Updated: September 22, 2015 12:10:05 am
Even as PM Narendra Modi exhorted India Inc at his recent meeting to take more risks and invest in the economy, the overwhelming demand from industry leaders was for sector-specific sops. Over the weekend, RBI governor Raghuram Rajan attempted to blunt this tendency for jugaad, or quick-fixes. The government would do well to pay heed to Rajan’s call for institutional reforms when the fall in global commodity prices, especially oil, has afforded it an opportunity to implement them at relatively low cost. India is a far more open economy now than before 1991, but it has yet to reap the full benefits of a free market system that properly enables vibrant entrepreneurship. India’s ranking (142 out of 189) in the Ease of Doing Business index, for instance, points to this. The reason, as Rajan highlighted, is the lack of adequate institutional reform. In the banking sector, which Rajan oversees, access to formal finance has stagnated at a low level. However, the latest efforts at introducing differentiated banks, as well as the expansion of the Jan Dhan Yojana, are attempts at improving access for the unbanked. Similar structural changes are needed in other sectors of the economy.
The absence of such reform will set the Indian economy up for a prolonged phase of modest, at best, growth. Brazil, not too dissimilar to India, provides a cautionary tale. Like in India, the Brazilian government had committed itself to substantial social welfare expenditure. However, concomitant institutional reforms to improve competitiveness of the economy were not undertaken. Over the last few years, Brazil has resorted to tax breaks and other sops to support its domestic industry, which is reeling from the impact of a sharp fall in global demand. But this was too little, too late. From a growth rate of 7.6 per cent in 2010, Brazil’s economy is now expected to contract by 3 per cent this year.

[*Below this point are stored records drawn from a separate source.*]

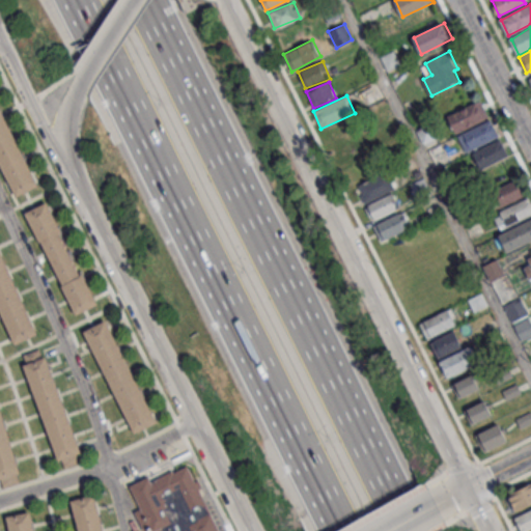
[(449,116),(458,133),(491,117),(481,100),(449,116)]
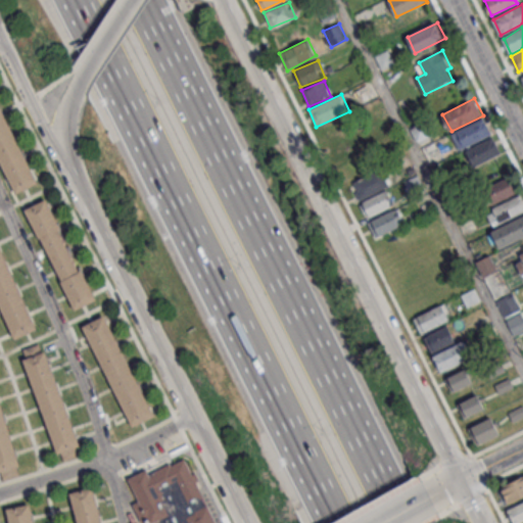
[(0,162),(0,108),(37,182),(15,193),(0,162)]
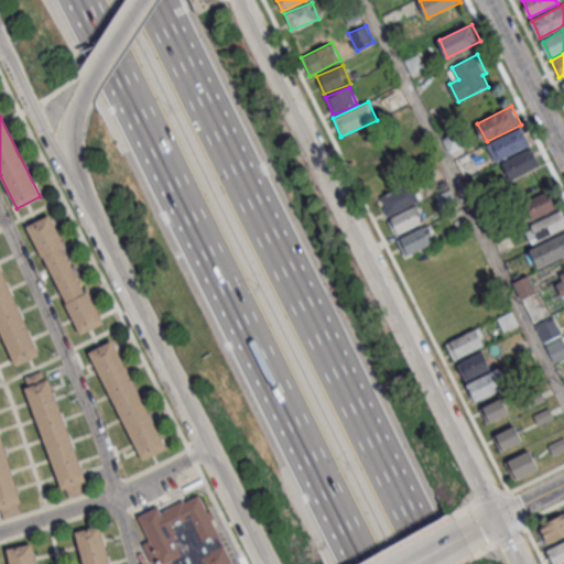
[(489,144),(497,162),(532,145),(523,128),(489,144)]
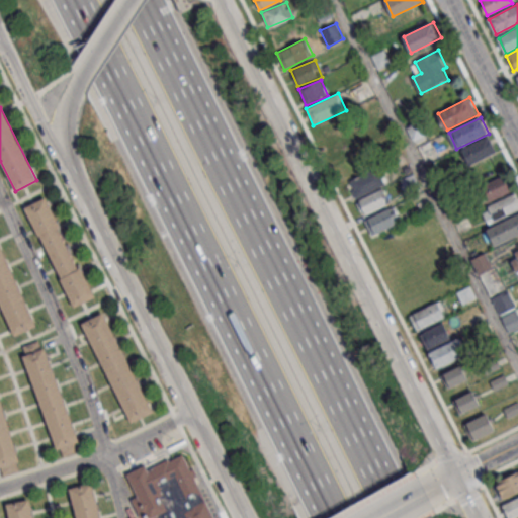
[(460,150),(468,165),(496,151),(488,136),(460,150)]
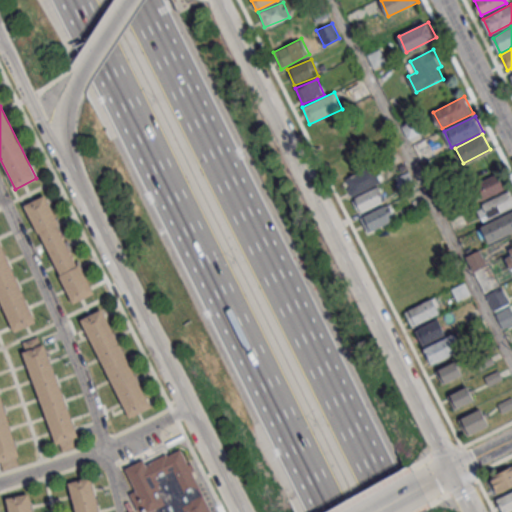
[(380,186),(375,168),(344,177),(349,195),(380,186)]
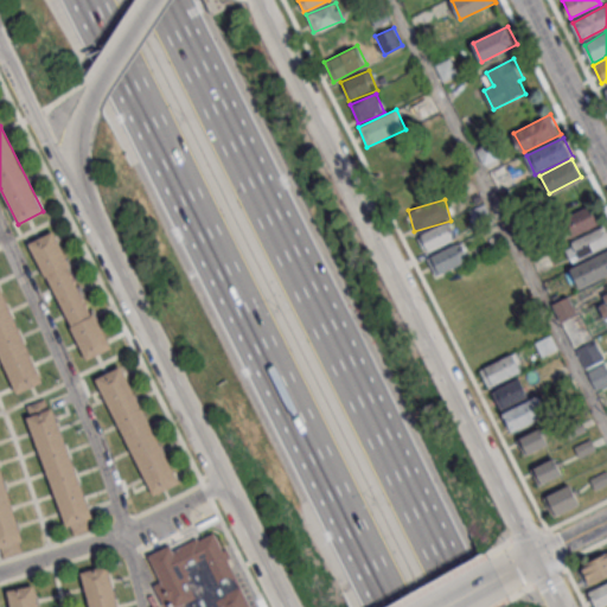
[(570,237),(598,222),(589,205),(561,221),(570,237)]
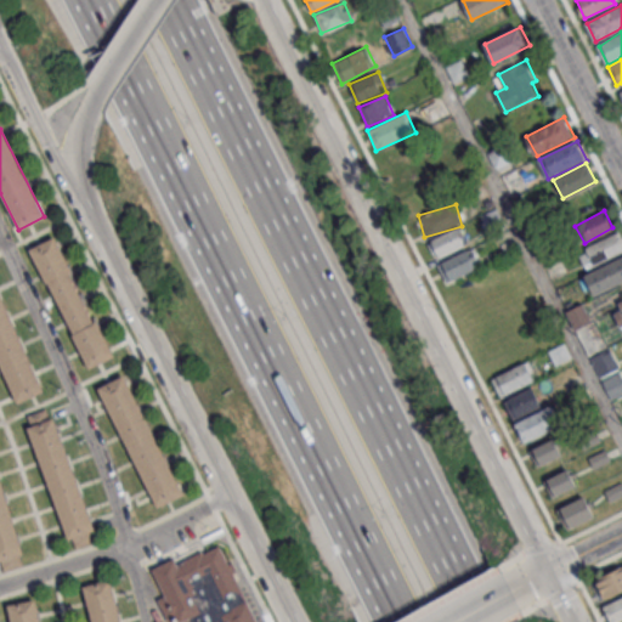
[(430,241),(439,259),(469,244),(461,226),(430,241)]
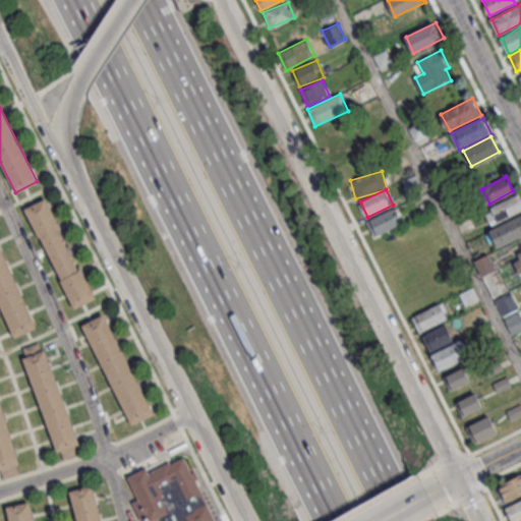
[(520,211),(520,201),(518,194),(483,210),(490,225),(520,211)]
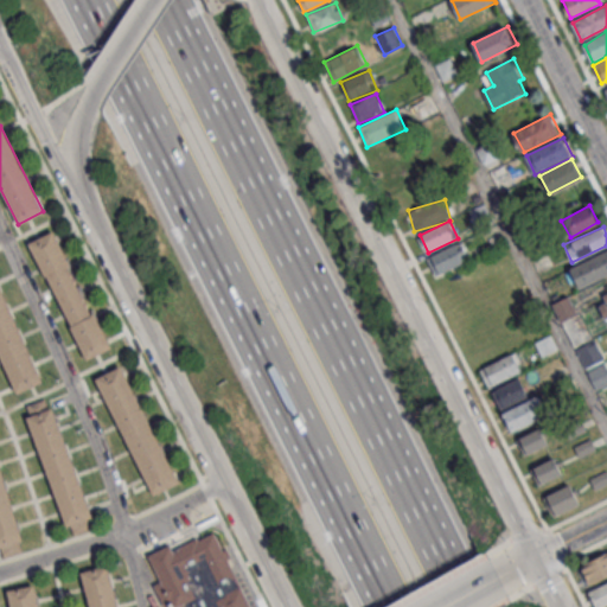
[(29,243),(53,231),(112,346),(87,359),(29,243)]
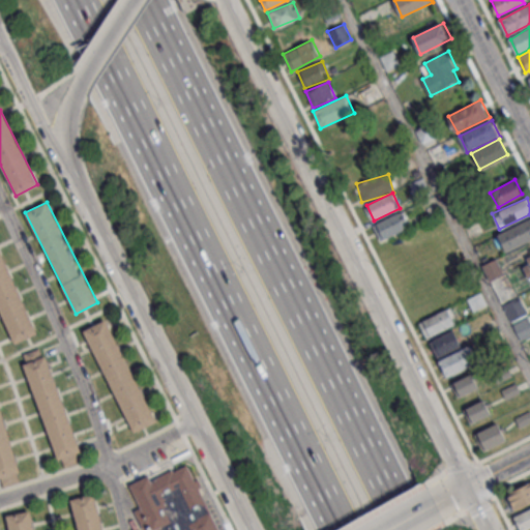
[(409,227),(402,211),(373,225),(380,240),(409,227)]
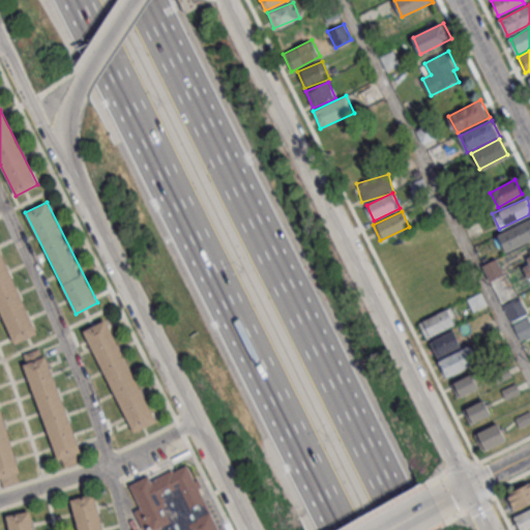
[(529,218),(497,235),(505,252),(529,239),(529,218)]
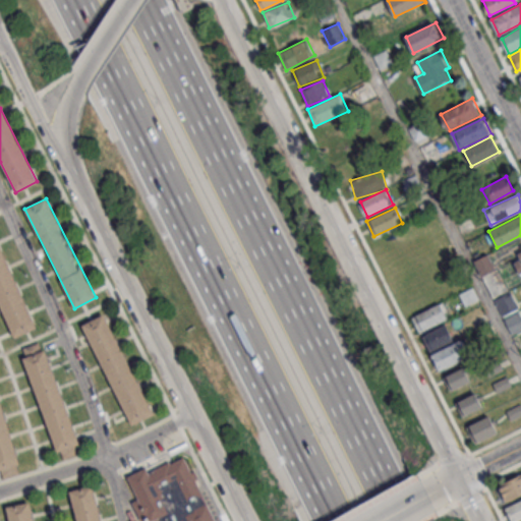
[(0,304),(0,245),(37,328),(15,338),(0,304)]
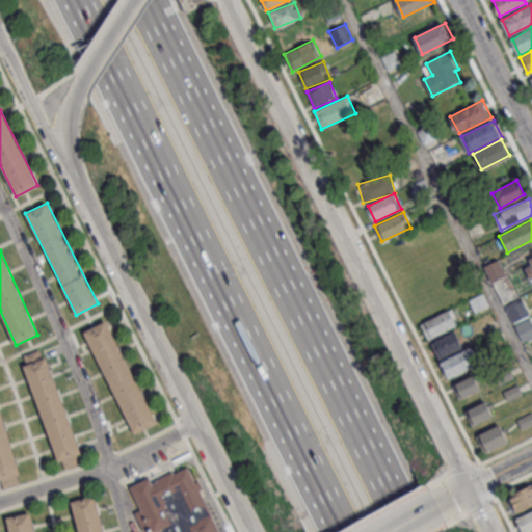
[(531,257),(522,262),(531,284),(531,257)]
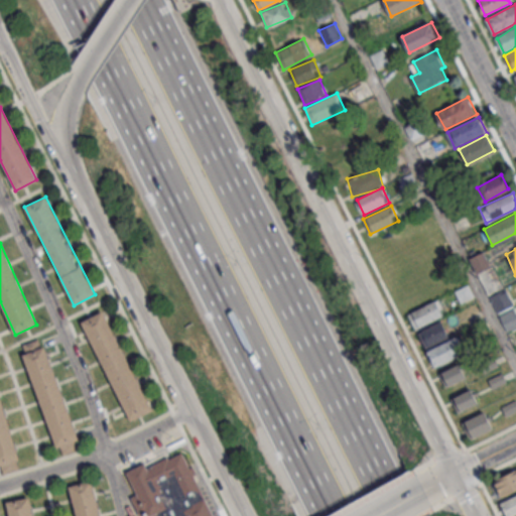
[(490,267),(483,253),(470,259),(477,273),(490,267)]
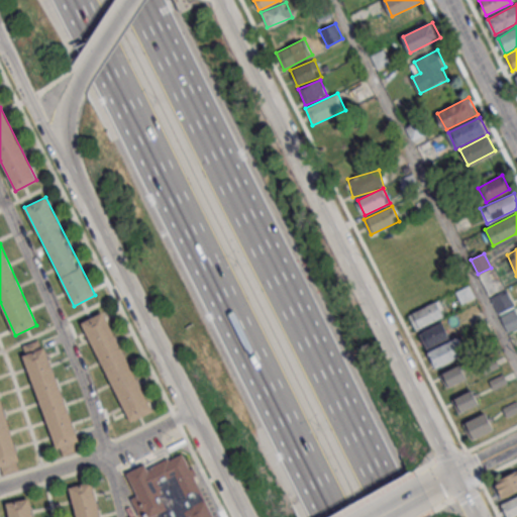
[(516,327),(516,313),(514,308),(515,307),(507,289),(491,297),(508,332),(516,327)]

The Modi government received a historic mandate — the first time any one party has had an absolute Lok Sabha majority since liberalisation. However, it has had limited success in converting this bench strength into a broad consensus for structural reforms. It needs to take guard anew, and enable laws that bring down the barriers to entry across the board, instead of making the age-old mistake of picking horses by acceding to the demands of special interest groups.